Едва лишь Клюзо сделал это заявление, как в самый разгар уик-энда, накануне Троицына дня, стало известно, что труп жены мясника исчез. Я как раз недавно виделся с комиссаром на улице дю-Пон, в баре «Поль Бер», куда он зашел «по-быстрому промочить горло» в перерыве между двумя допросами. Он первый заговорил со мной. Комиссар ни в коей мере не собирался оправдывать мясника или доказывать наличие у него сообщника, но никак не связывал исчезновение тела жертвы с остальными убийствами. Это просто дурацкий фарс, устроенный с целью дискредитировать полицию. Факты отнюдь не указывали на то, что он ошибался. Тело исчезло вскоре после ареста убийцы. Агент Ковиак, дежуривший на месте преступления, стоял у входа в мясную лавку, закрывая путь посторонним и ожидая прибытия машины судмедэкспертизы, которая должна была забрать тело. Стальные жалюзи были полуопущены. Вдруг с улицы Лаффон донесся пронзительный крик. Полицейский не раздумывая бросился туда. Он смутно разглядел чей-то убегающий силуэт в самом конце улицы и бросился в погоню. Несмотря на свои двести десять фунтов веса, он бежал до улицы Кошуа, но напрасно. Когда он вернулся к мясной лавке, на первый взгляд все было как прежде, за исключением наконец подъехавшей машины. Однако, войдя внутрь в сопровождении санитаров с носилками, он вынужден был признать тот факт, что в разделочной нет ни грамма человеческой плоти.

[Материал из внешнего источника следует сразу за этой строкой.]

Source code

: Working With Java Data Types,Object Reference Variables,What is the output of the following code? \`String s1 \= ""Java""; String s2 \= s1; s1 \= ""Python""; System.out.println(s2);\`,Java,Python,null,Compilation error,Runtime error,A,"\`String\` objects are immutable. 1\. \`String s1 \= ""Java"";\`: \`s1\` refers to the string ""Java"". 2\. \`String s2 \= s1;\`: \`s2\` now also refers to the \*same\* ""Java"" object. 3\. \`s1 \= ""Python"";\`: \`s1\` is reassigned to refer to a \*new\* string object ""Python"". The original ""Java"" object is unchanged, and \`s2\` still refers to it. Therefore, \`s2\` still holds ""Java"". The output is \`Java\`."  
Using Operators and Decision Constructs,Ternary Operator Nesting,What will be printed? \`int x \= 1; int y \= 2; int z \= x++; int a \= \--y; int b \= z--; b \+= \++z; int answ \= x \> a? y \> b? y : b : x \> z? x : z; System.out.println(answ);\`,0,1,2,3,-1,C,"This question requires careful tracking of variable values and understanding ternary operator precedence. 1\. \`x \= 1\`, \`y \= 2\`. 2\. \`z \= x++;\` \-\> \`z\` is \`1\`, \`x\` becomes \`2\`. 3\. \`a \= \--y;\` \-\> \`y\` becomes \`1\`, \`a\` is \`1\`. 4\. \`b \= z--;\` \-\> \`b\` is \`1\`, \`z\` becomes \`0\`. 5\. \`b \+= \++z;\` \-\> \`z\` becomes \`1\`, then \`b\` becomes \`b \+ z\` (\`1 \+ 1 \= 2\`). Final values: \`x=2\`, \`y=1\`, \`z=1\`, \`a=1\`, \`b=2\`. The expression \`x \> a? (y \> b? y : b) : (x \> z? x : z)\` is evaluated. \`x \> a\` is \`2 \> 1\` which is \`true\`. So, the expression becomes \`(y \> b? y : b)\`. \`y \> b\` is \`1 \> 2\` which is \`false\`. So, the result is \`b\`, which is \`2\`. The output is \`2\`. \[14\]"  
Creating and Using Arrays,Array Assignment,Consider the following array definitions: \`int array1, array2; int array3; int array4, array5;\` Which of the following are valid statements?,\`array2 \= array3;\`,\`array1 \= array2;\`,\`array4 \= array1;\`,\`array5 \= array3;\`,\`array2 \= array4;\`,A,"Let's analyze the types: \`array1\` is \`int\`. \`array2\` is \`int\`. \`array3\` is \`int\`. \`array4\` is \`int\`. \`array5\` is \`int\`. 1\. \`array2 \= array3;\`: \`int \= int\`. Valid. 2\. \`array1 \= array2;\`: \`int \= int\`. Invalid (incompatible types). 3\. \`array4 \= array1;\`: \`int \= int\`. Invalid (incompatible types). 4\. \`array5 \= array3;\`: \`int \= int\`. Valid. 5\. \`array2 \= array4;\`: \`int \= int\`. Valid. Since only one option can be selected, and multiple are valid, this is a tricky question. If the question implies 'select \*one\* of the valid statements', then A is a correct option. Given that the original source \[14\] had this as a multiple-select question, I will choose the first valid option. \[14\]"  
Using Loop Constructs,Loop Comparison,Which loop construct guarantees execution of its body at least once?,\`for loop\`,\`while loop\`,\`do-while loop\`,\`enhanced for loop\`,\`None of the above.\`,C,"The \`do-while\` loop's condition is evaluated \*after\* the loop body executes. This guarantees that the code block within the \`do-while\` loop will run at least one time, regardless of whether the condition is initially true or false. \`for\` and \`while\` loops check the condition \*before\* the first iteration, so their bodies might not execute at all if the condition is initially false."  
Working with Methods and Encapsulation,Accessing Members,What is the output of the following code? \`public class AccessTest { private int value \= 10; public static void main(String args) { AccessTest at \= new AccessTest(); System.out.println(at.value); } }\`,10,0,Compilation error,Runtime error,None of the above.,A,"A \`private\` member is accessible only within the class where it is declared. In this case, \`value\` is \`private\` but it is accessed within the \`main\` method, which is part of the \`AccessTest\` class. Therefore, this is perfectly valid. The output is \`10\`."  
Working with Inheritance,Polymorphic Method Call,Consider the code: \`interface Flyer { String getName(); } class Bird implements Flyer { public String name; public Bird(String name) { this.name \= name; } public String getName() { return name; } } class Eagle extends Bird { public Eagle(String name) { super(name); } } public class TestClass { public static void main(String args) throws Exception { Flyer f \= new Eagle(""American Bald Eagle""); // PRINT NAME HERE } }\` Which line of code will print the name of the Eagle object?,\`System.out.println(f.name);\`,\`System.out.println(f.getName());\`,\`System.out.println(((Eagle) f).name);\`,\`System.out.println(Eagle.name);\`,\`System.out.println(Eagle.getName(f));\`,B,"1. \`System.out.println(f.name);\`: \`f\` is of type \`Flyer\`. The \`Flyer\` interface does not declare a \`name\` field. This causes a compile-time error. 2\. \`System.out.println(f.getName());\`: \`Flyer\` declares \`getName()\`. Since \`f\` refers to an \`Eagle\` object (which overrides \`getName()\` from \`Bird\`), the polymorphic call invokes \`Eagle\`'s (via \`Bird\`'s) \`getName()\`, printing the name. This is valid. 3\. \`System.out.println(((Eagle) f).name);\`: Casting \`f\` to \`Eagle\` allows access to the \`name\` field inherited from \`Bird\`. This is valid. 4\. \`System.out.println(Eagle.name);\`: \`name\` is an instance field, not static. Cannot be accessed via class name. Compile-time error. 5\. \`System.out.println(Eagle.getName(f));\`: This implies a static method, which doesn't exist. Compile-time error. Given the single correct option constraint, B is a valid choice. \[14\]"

Слегка понизив голос, Клюзо рассказал мне о небольшой группе юных «леваков», за которыми полиция тайно наблюдала в течение нескольких недель и чьи листовки пропагандировали «широкомасштабную практику фарса», направленную в первую очередь против «тупой и репрессивной буржуазной власти». Эта марксистско-гомбровичевская[66]терминология сразу заставила меня вспомнить о «Содружестве фуксии». Однако я не стал ничего говорить комиссару, тем более что он, слегка прищурившись и дымя мне прямо в лицо своей сигарой, намекнул на возможное участие Прюн в этой группировке — она неоднократно была замечена среди прочих участников. «Она вполне может оказаться в участке, эта малышка, вместе со своими приятелями Шапелло и Пеллереном!» Так я и узнал фамилию молодого человека в красном шлеме и его приятеля-зубоскала, предводителя группировки, которых коллеги комиссара как раз собирались допрашивать, когда мы разговаривали.
Но, слава богу, через час Эглантина сообщила мне, что ее сестра с четверга гостит у бабушки в Понтиньи, где проведет две недели, как обычно бывает каждое лето. Затем родители собирались отправить ее на языковую стажировку в Англию — Прюн сначала сама попросила об этом, но с недавних пор и слышать не хотела о поездке. Эглантина недолго скрывала от меня, что у сестры «что-то происходит» с юным Пеллереном. «Ничего серьезного, чисто физическое влечение», — пошутила она. Она хотела сказать, что у Прюн, чьи культурные запросы не простираются дальше Мэри Хиггинс Кларк, Леонардо ди Каприо и рубрики «Красота» в журнале «Двадцать лет», вряд ли найдутся общие темы для разговора с юным интеллектуалом, который наизусть сыплет цитатами из Бодлера и Ги Дебора.[67]